10-16 Vol. 1
PROGRAMMING WITH INTEL® STREAMING SIMD EXTENSIONS (INTEL® SSE)
•
Byte 4 is used for an abridged version of the x87 FPU Tag Word (FTW). The following items describe its usage:
— For each j, 0 ≤ j ≤ 7, FXSAVE saves a 0 into bit j of byte 4 if x87 FPU data register STj has a empty tag;
otherwise, FXSAVE saves a 1 into bit j of byte 4.
— For each j, 0 ≤ j ≤ 7, FXRSTOR establishes the tag value for x87 FPU data register STj as follows. If bit j of
byte 4 is 0, the tag for STj in the tag register for that data register is marked empty (11B); otherwise, the
x87 FPU sets the tag for STj based on the value being loaded into that register (see below).
•
Bytes 15:8 are used as follows:
— If the instruction has no REX prefix, or if REX.W = 0:
•
Bytes 11:8 are used for bits 31:0 of the x87 FPU Instruction Pointer Offset (FIP).
•
If CPUID.(EAX=07H,ECX=0H):EBX[bit 13] = 0, bytes 13:12 are used for x87 FPU Instruction Pointer
Selector (FPU CS). Otherwise, the processor deprecates the FPU CS value: FXSAVE saves it as 0000H.
•
Bytes 15:14 are not used.
— If the instruction has a REX prefix with REX.W = 1, bytes 15:8 are used for the full 64 bits of FIP.
•
Bytes 23:16 are used as follows:
— If the instruction has no REX prefix, or if REX.W = 0:
•
Bytes 19:16 are used for bits 31:0 of the x87 FPU Data Pointer Offset (FDP).
•
If CPUID.(EAX=07H,ECX=0H):EBX[bit 13] = 0, bytes 21:20 are used for x87 FPU Data Pointer Selector
(FPU DS). Otherwise, the processor deprecates the FPU DS value: FXSAVE saves it as 0000H.
•
Bytes 23:22 are not used.
— If the instruction has a REX prefix with REX.W = 1, bytes 23:16 are used for the full 64 bits of FDP.
•
Bytes 31:24 are used for SSE state (see Section 10.5.1.2).
•
Bytes 159:32 are used for the registers ST0–ST7 (MM0–MM7). Each of the 8 registers is allocated a 128-bit
region, with the low 80 bits used for the register and the upper 48 bits unused.
10.5.1.2 SSE State
Table 10-2 illustrates how FXSAVE and FXRSTOR organize x87 state and SSE state; the SSE state is listed below,
along with details of its interactions with FXSAVE and FXRSTOR:
•
Bytes 23:0 are used for x87 state (see Section 10.5.1.1).
•
Bytes 27:24 are used for the MXCSR register. FXRSTOR generates a general-protection fault (#GP) in response
to an attempt to set any of the reserved bits in the MXCSR register.
•
Bytes 31:28 are used for the MXCSR_MASK value. FXRSTOR ignores this field.
•
Bytes 159:32 are used for x87 state.
•
Bytes 287:160 are used for the registers XMM0–XMM7.
•
Bytes 415:288 are used for the registers XMM8–XMM15. These fields are used only in 64-bit mode. Executions
of FXSAVE outside 64-bit mode do not write to these bytes; executions of FXRSTOR outside 64-bit mode do not
read these bytes and do not update XMM8–XMM15.

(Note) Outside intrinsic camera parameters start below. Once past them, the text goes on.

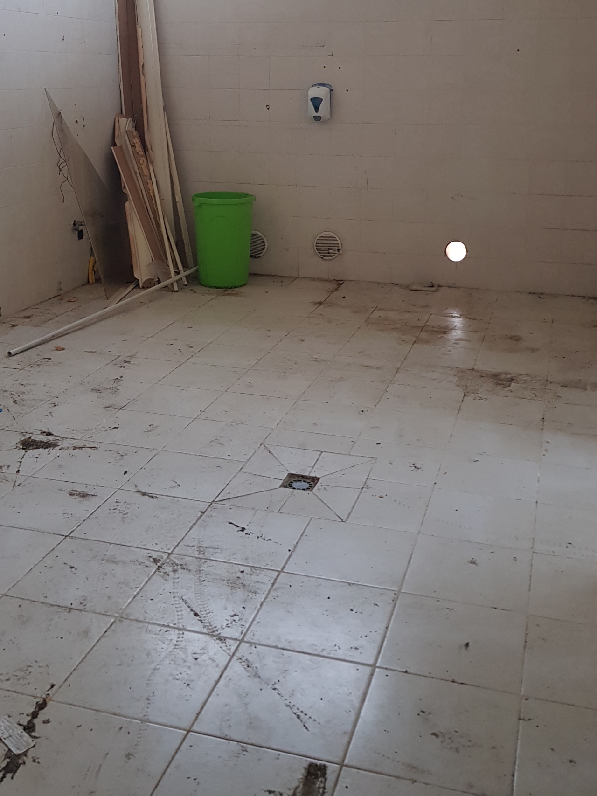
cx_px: 281
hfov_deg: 36.8
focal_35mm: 39
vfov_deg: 46.8
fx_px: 897
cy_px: 239
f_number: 1.7
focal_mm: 4.2
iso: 100
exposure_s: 1/50
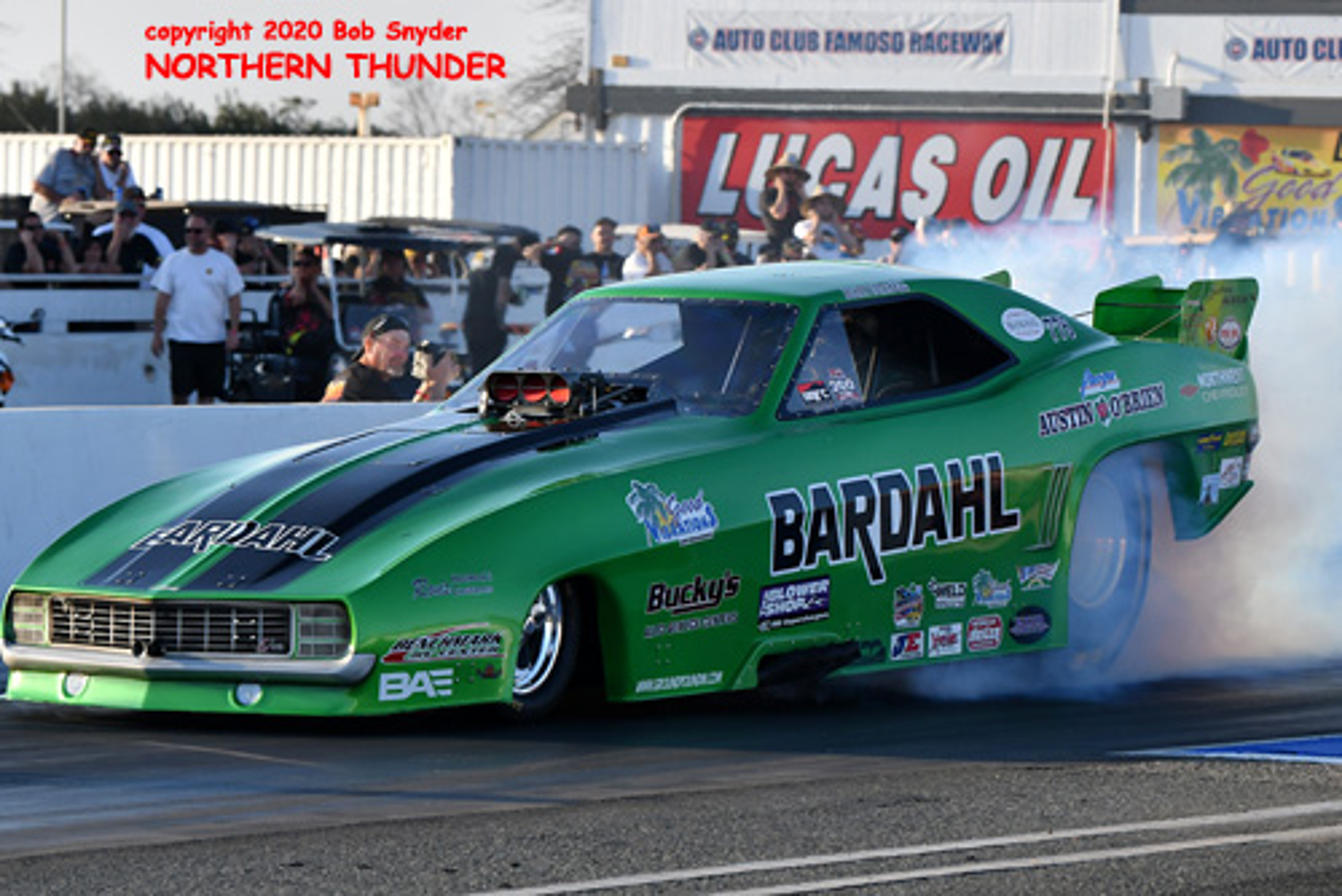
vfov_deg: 7.9
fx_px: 6490
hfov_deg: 11.8
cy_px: 448
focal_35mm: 174
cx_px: 671
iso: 320
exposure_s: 1/1000
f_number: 5.6
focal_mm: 116
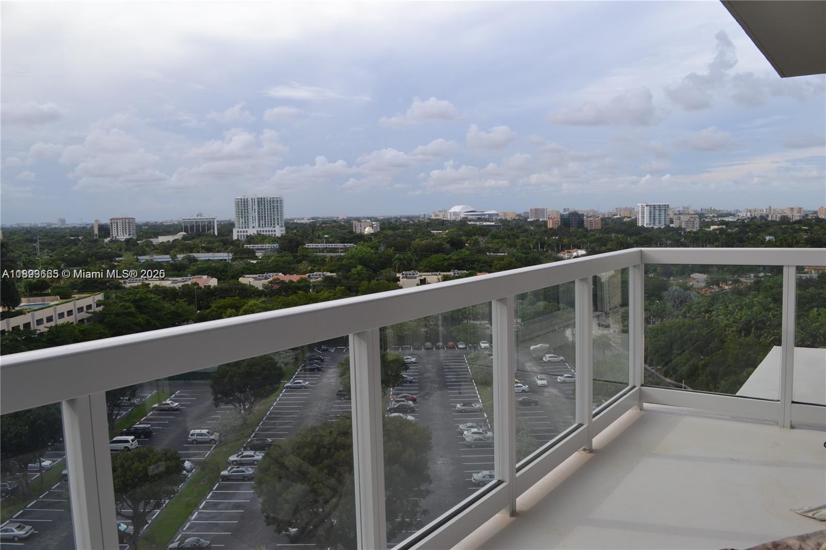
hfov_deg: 67.4
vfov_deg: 47.9
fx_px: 619
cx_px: 413
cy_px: 275
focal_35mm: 27
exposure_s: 1/160
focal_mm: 18
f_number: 6.3
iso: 100
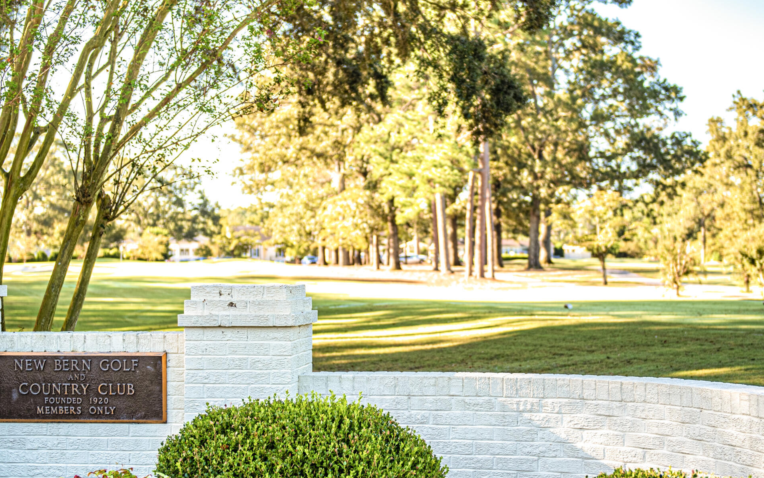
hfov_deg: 28.6
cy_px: 234
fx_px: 1499
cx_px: 380
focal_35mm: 72
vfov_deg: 18.1
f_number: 2.8
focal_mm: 45
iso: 100
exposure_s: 1/320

If CR4.OSFXSR = 0, FXSAVE and FXRSTOR may or may not operate on SSE state; this behavior is implementation
dependent. Moreover, SSE instructions cannot be used unless CR4.OSFXSR = 1.
10.5.2
Operation of FXSAVE
The FXSAVE instruction takes a single memory operand, which is an FXSAVE area. The instruction stores x87 state
and SSE state to the FXSAVE area. See Section 10.5.1.1 and Section 10.5.1.2 for details regarding mode-specific
operation and operation determined by instruction prefixes.